This house - otherwise known as the Walnut City Homestead - is what's known as an "intentional community". While I had never heard that specific term before moving in, part of what made the house appeal to me was the idea that they took conscious steps to avoid the pitfalls of Six Eleanor:
- There's a weekly Sunday meeting in which everyone participates. We catch people up on our week, assign chores and cooking/cleaning duties for the week, give feedback to each other, go over any issues or concerns that people might have, and handle logistical things like finances and house events like the aforementioned pot luck gathering.
- There is an agreed upon set of ground rules and "safe space" guidelines, as well as an overall vision for what the residents want the homestead to be about, and a reasonable but non-oppressive effort is made to hold each other accountable.
- The house has a monthly fund that goes towards house purchases such as toilet paper and basic food ingredients, which are made in bulk to save time and money.
::::::::
▶ _SET OF TASKS_
(1) From the Walnut City Homestead passage, list every activity carried out at the weekly Sunday meeting.
(2) In the Walnut City Homestead passage, what does the monthly fund go toward?
::::::::
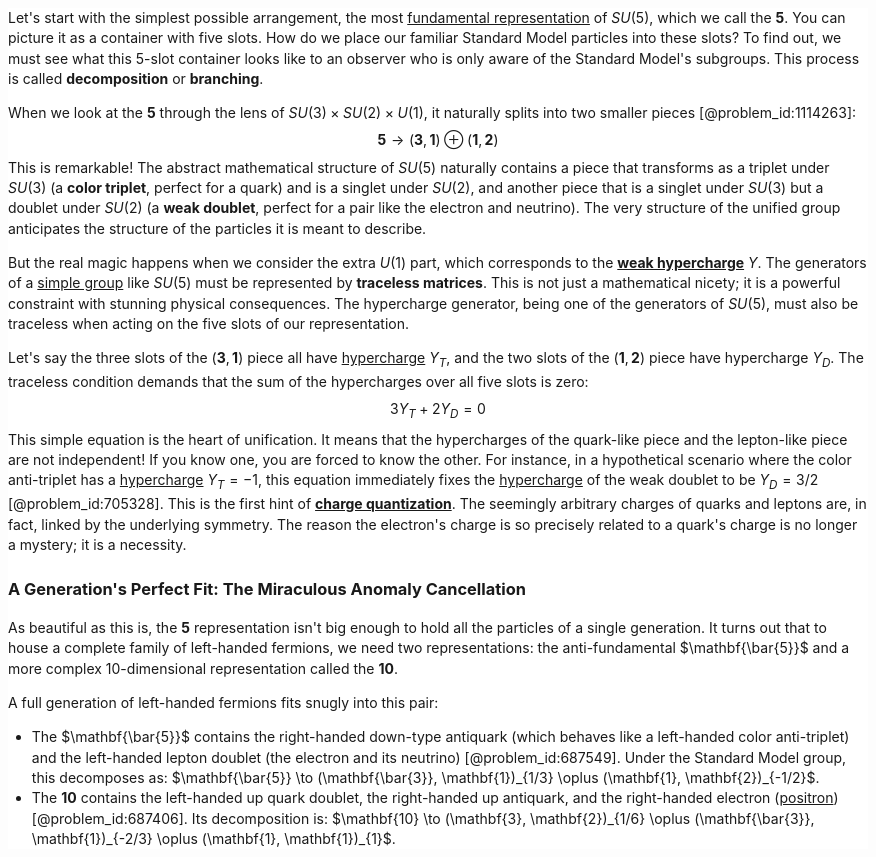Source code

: Let's start with the simplest possible arrangement, the most [fundamental representation](@article_id:157184) of $SU(5)$, which we call the **5**. You can picture it as a container with five slots. How do we place our familiar Standard Model particles into these slots? To find out, we must see what this 5-slot container looks like to an observer who is only aware of the Standard Model's subgroups. This process is called **decomposition** or **branching**.

When we look at the **5** through the lens of $SU(3) \times SU(2) \times U(1)$, it naturally splits into two smaller pieces [@problem_id:1114263]:
$$
\mathbf{5} \to (\mathbf{3}, \mathbf{1}) \oplus (\mathbf{1}, \mathbf{2})
$$
This is remarkable! The abstract mathematical structure of $SU(5)$ naturally contains a piece that transforms as a triplet under $SU(3)$ (a **color triplet**, perfect for a quark) and is a singlet under $SU(2)$, and another piece that is a singlet under $SU(3)$ but a doublet under $SU(2)$ (a **weak doublet**, perfect for a pair like the electron and neutrino). The very structure of the unified group anticipates the structure of the particles it is meant to describe.

But the real magic happens when we consider the extra $U(1)$ part, which corresponds to the **[weak hypercharge](@article_id:148769)** $Y$. The generators of a [simple group](@article_id:147120) like $SU(5)$ must be represented by **traceless matrices**. This is not just a mathematical nicety; it is a powerful constraint with stunning physical consequences. The hypercharge generator, being one of the generators of $SU(5)$, must also be traceless when acting on the five slots of our representation.

Let's say the three slots of the $(\mathbf{3}, \mathbf{1})$ piece all have [hypercharge](@article_id:186163) $Y_T$, and the two slots of the $(\mathbf{1}, \mathbf{2})$ piece have hypercharge $Y_D$. The traceless condition demands that the sum of the hypercharges over all five slots is zero:
$$
3 Y_T + 2 Y_D = 0
$$
This simple equation is the heart of unification. It means that the hypercharges of the quark-like piece and the lepton-like piece are not independent! If you know one, you are forced to know the other. For instance, in a hypothetical scenario where the color anti-triplet has a [hypercharge](@article_id:186163) $Y_T = -1$, this equation immediately fixes the [hypercharge](@article_id:186163) of the weak doublet to be $Y_D = 3/2$ [@problem_id:705328]. This is the first hint of **[charge quantization](@article_id:150342)**. The seemingly arbitrary charges of quarks and leptons are, in fact, linked by the underlying symmetry. The reason the electron's charge is so precisely related to a quark's charge is no longer a mystery; it is a necessity.

### A Generation's Perfect Fit: The Miraculous Anomaly Cancellation

As beautiful as this is, the **5** representation isn't big enough to hold all the particles of a single generation. It turns out that to house a complete family of left-handed fermions, we need two representations: the anti-fundamental $\mathbf{\bar{5}}$ and a more complex 10-dimensional representation called the **10**.

A full generation of left-handed fermions fits snugly into this pair:
-   The $\mathbf{\bar{5}}$ contains the right-handed down-type antiquark (which behaves like a left-handed color anti-triplet) and the left-handed lepton doublet (the electron and its neutrino) [@problem_id:687549]. Under the Standard Model group, this decomposes as: $\mathbf{\bar{5}} \to (\mathbf{\bar{3}}, \mathbf{1})_{1/3} \oplus (\mathbf{1}, \mathbf{2})_{-1/2}$.
-   The $\mathbf{10}$ contains the left-handed up quark doublet, the right-handed up antiquark, and the right-handed electron ([positron](@article_id:148873)) [@problem_id:687406]. Its decomposition is: $\mathbf{10} \to (\mathbf{3}, \mathbf{2})_{1/6} \oplus (\mathbf{\bar{3}}, \mathbf{1})_{-2/3} \oplus (\mathbf{1}, \mathbf{1})_{1}$.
::::::::
▶ _OUTPUTS FOR THE TASKS_
(1)
- Catching people up on the week
- Assigning chores and cooking/cleaning duties for the week
- Giving feedback to each other
- Going over any issues or concerns people might have
- Handling logistical things like finances and house events

(2) House purchases such as toilet paper and basic food ingredients.